Garden director saw her interests sprout early

ENCINITAS — Patricia Hammer’s whimsical topiaries have generated smiles and laughter from the Chicago Botanic Gardens to as far away as the Western Village (theme park) in the Nikko National Park, Japan.
The director of operations at the San Diego Botanic Garden remembers the exact moment the seed was planted that led to a career in horticulture.
“My parents owned the interior of a (city) block in Cedarville, N.J. where they grew cut flowers,” she said. “I would visit with my best friend, Carol. One day we walked away with an armful of bachelor buttons we had just picked. That was my first awareness of plants.”

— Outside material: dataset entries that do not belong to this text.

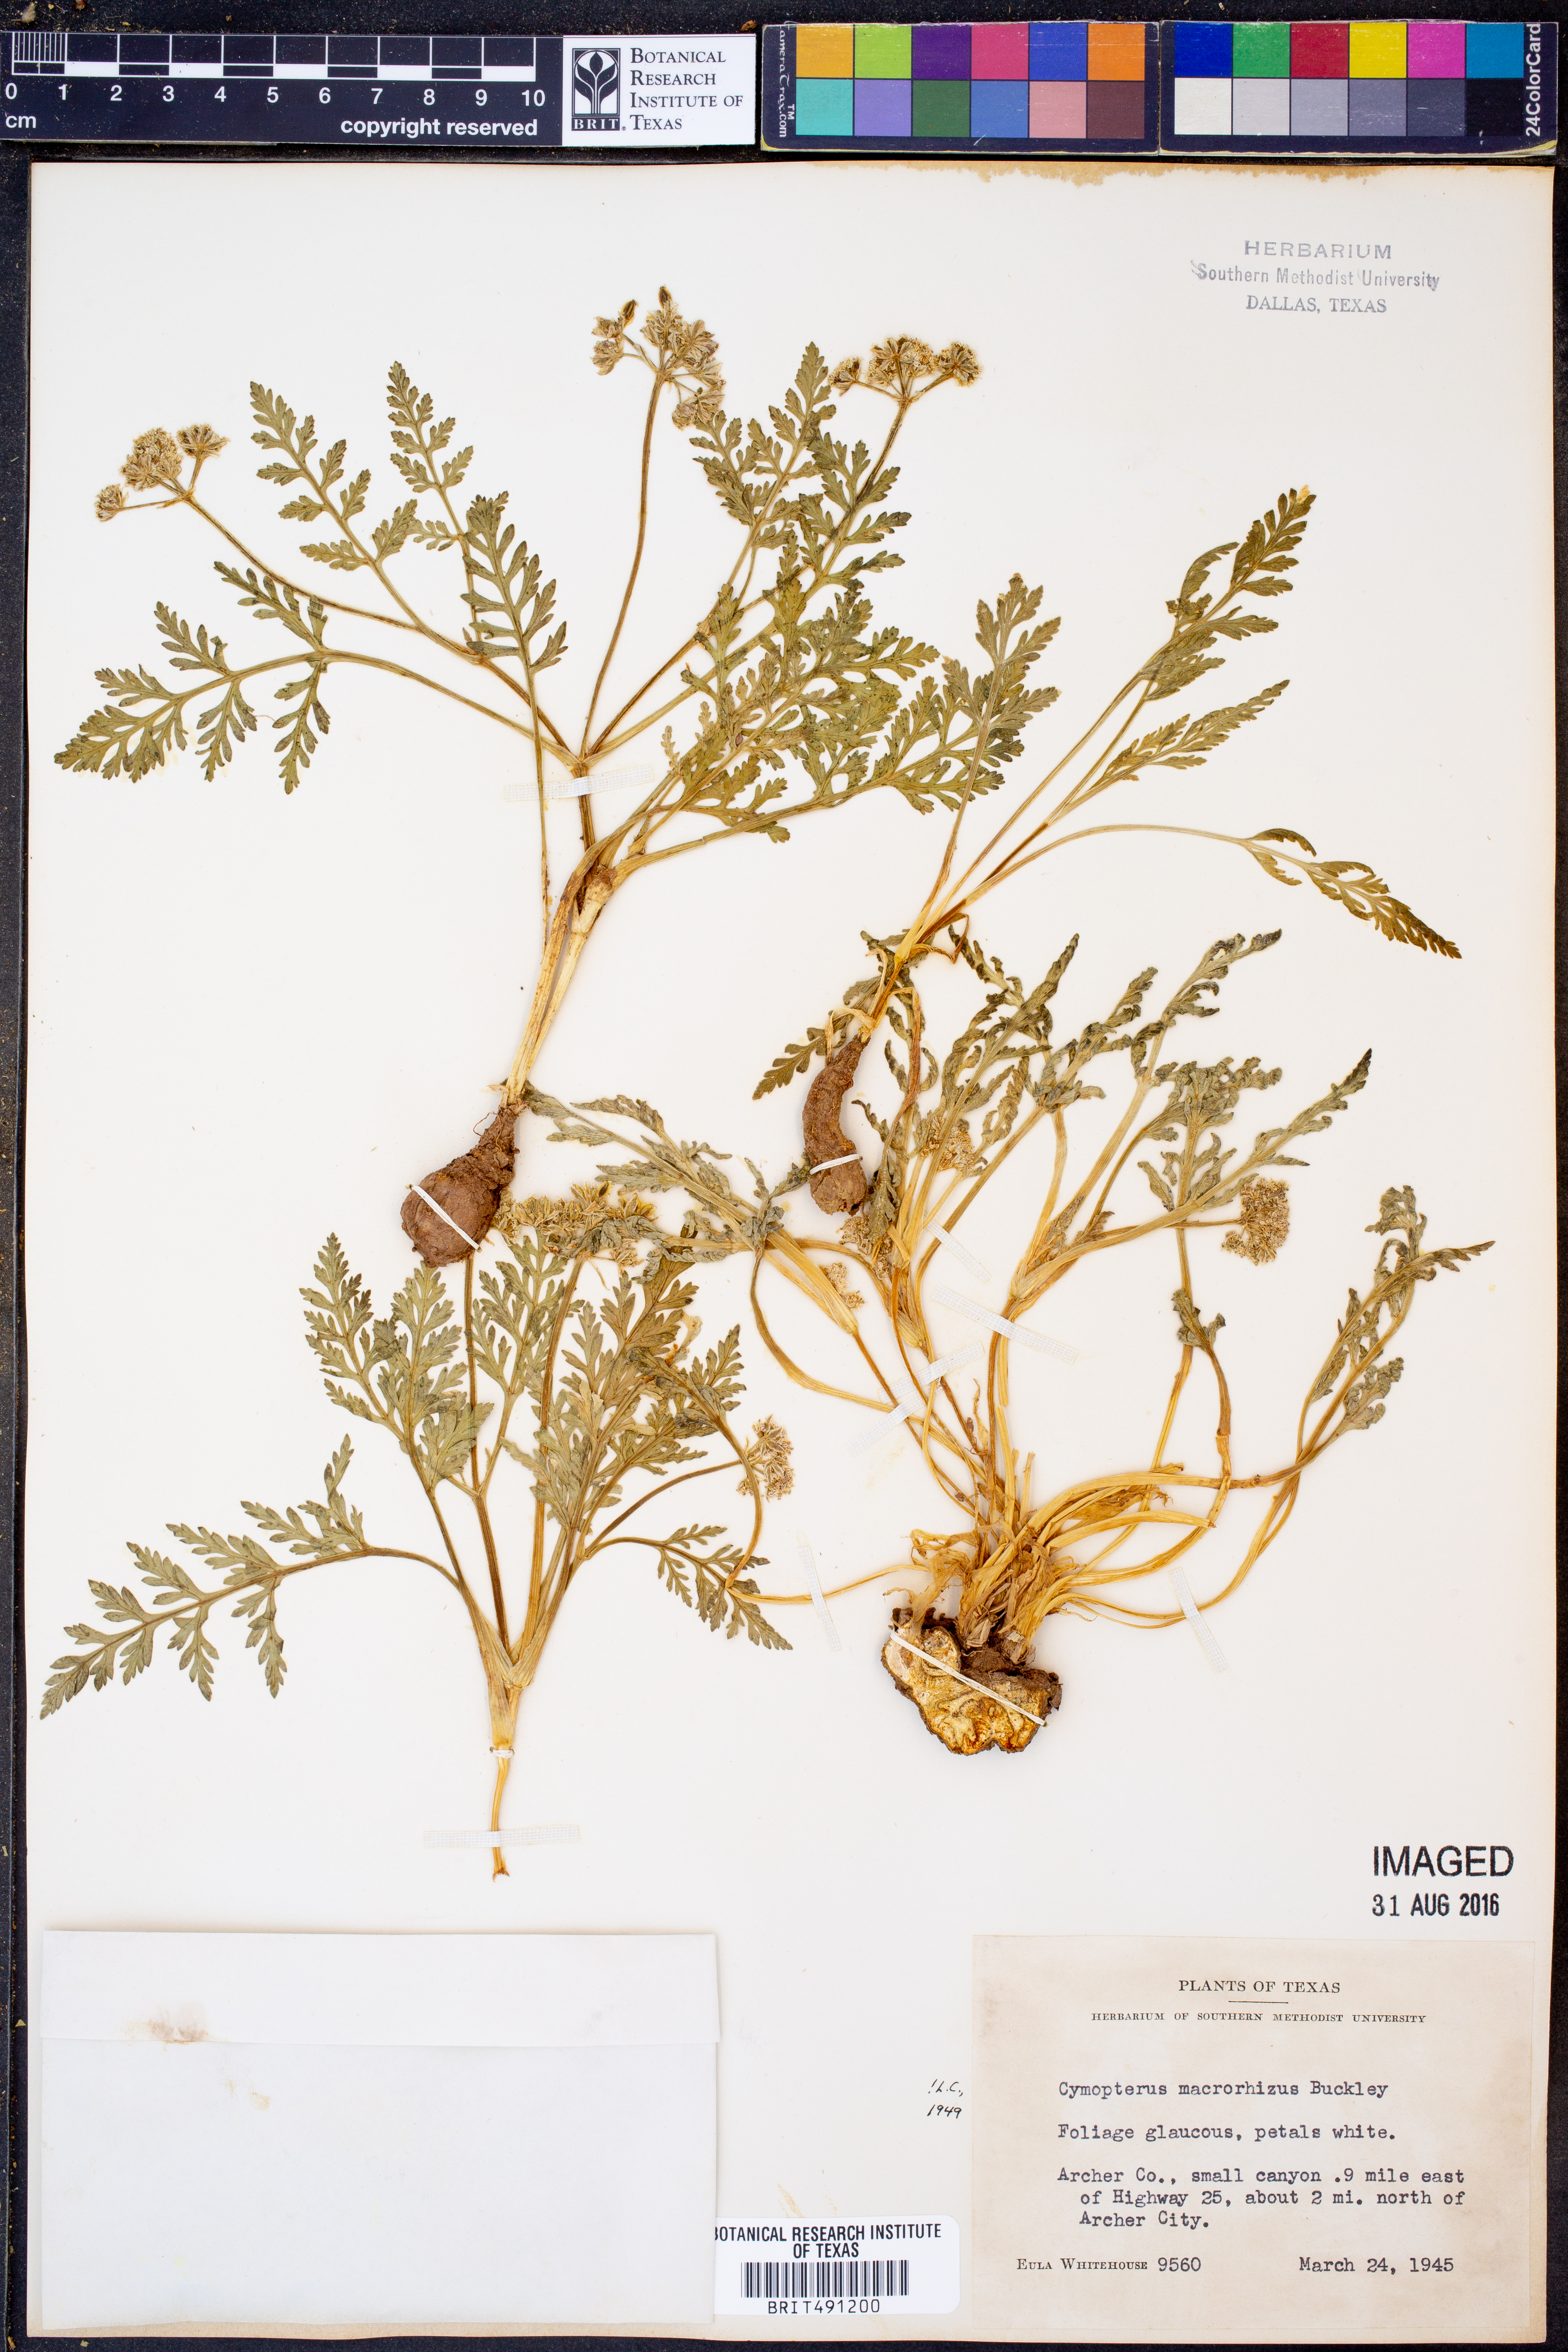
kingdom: Plantae
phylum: Tracheophyta
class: Magnoliopsida
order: Apiales
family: Apiaceae
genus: Vesper
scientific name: Vesper macrorhizus
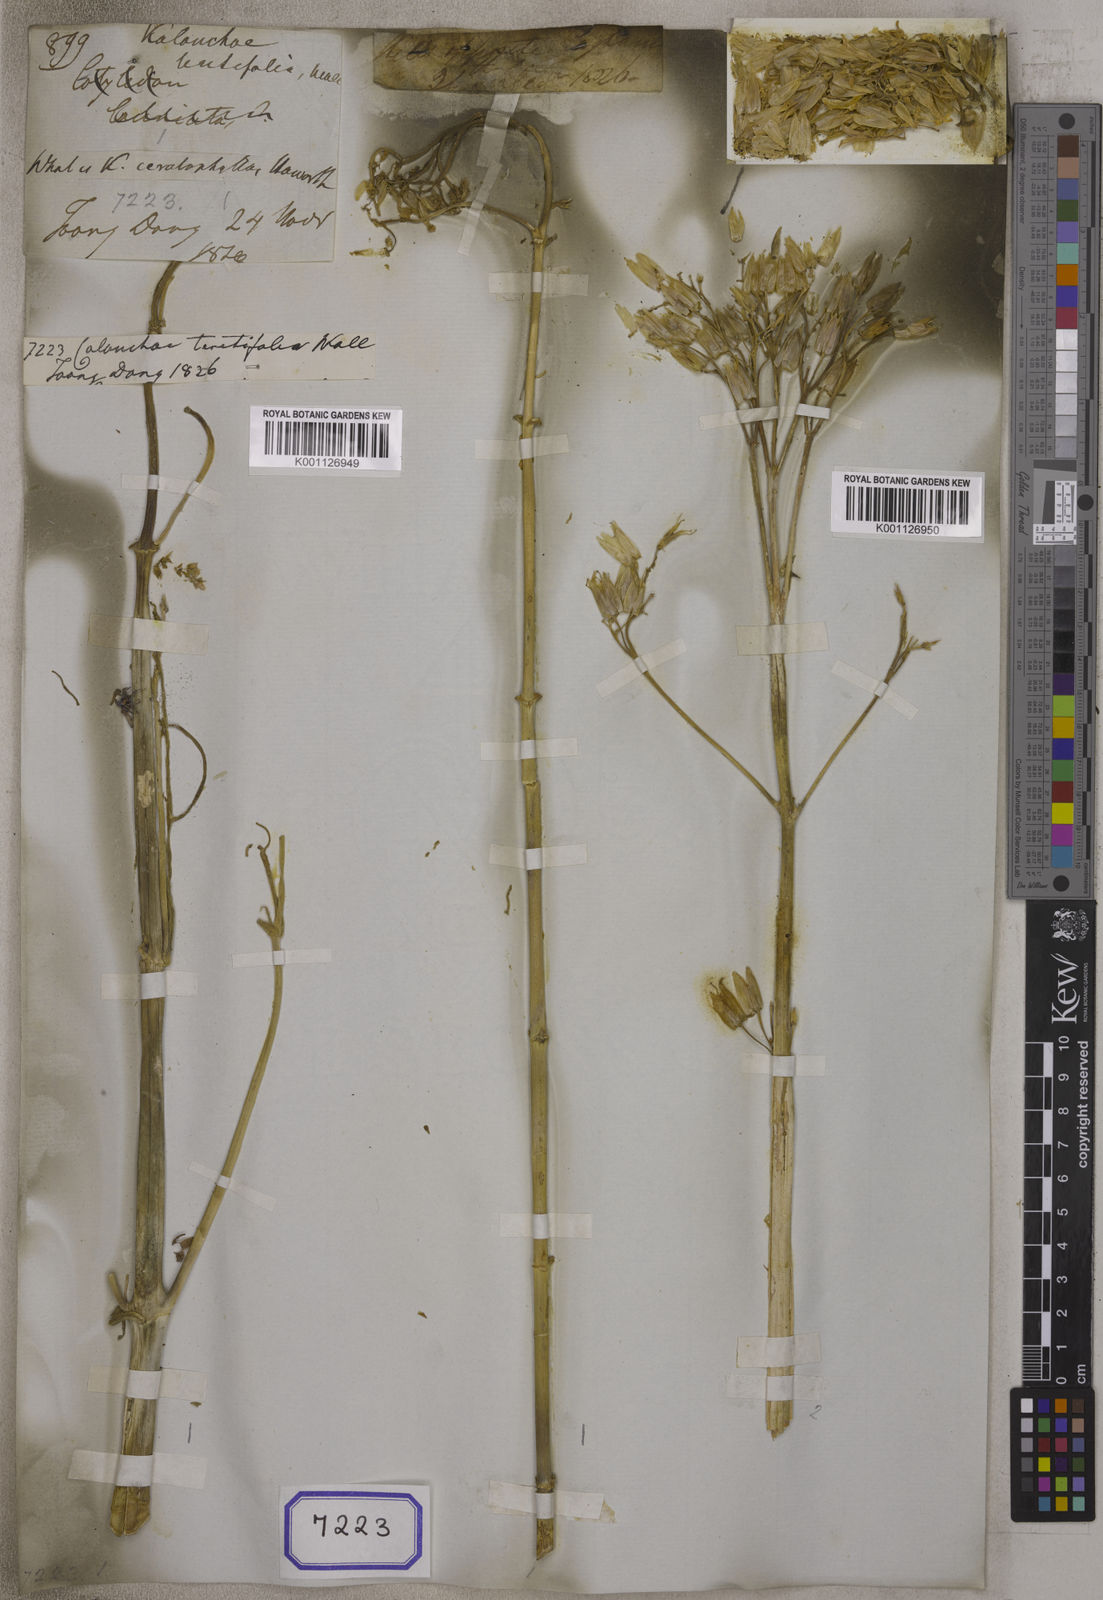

Like many young people, Hammer lacked direction after graduating from high school. That led to a visit to Cumberland County Community College where she discovered the word “horticulture” in the catalog.
“I didn’t know what ‘horticulture’ meant,” she said. “When I learned what it was, I realized it was for me!”
After graduating in 1973, opportunity didn’t exactly come knocking. It was the peak of the feminist movement, and women were fighting for equality.
“I’m normally a private person, but young women need to know this today,” she said. “All the guys I graduated with went into middle management. Because I was a woman, I had to start at the bottom and work my way up.”
Hammer got an entry-level job as a propagator at a small nursery. After getting married, she and her husband started The Tree Farm in Little Britain, Pa.
Her big break came in 1976 when she was hired as a production greenhouse worker at Longwood Gardens in Kennett Square, Pa., one of the largest, most celebrated public gardens in the world.
“Eventually I was asked to develop children’s and topiary gardens,” she said. “The ideas came from me, then I worked with an artist and a frame maker. I credit the artist with the ability to read my mind. The frame makers are phenomenal.”
Another door opened when she was asked to propagate plants for the topiaries.
“Longwood had an endless supply of plants but, in the end, ivy worked the best,” she said.
In 1990, Hammer was elected president of the American Ivy Society. That was followed by publication of her book, “The New Topiary: Imaginative Techniques from Longwood Gardens.”  
“By that time, I was so immersed in topiaries that I had to do it all the time,” she said. “I started looking where people were growing ivy — I needed to be where ivy was.”
In the early 1990s, Hammer traveled to an “Animals in the Garden” event in San Diego where she met Evelyn Weidner of Weidner Gardens in Encinitas.
“They were doing fascinating things with ivy at Weidner’s,” she said. The women forged a collaboration. Hammer started Sami Rose Topiary, leasing greenhouses on Weidner’s property and using ivy to craft topiaries.
“Pat’s knowledge goes beyond ivy,” Weidner said. “When she was with the Longwood Gardens, they would do a fall event with an ivy dragon where its tail would go into the ground and come out again.”
Weidner was also impressed with the authenticity of her book.
“Often someone will make something look great in the photograph, but it will soon grow out of proportion,” she said. “The average person will think it’s their fault and be turned off to gardening. What Pat did is to make a topiary that honestly portrayed how the plant would grow.”
During this time Hammer became a popular speaker and consultant at the Dallas Arboretum and Botanical Gardens, New York Botanical Garden, Lewis Ginter Botanical Garden (Richmond, Va.), Cypress Gardens (Winterhaven, Fla.) and Universal Studios.
She was also involved in the San Diego Horticulture Society and served on a committee in 2005 for developing a children’s garden at San Diego Botanic Garden. That led to her current position as director of operations.
“Pat’s a true public garden executive and we are very fortunate to have her,” said CEO Julian Duval. “Our ability to attract top talent isn’t the same as better-endowed gardens, so we lucked out since we are still growing and establishing ourselves.”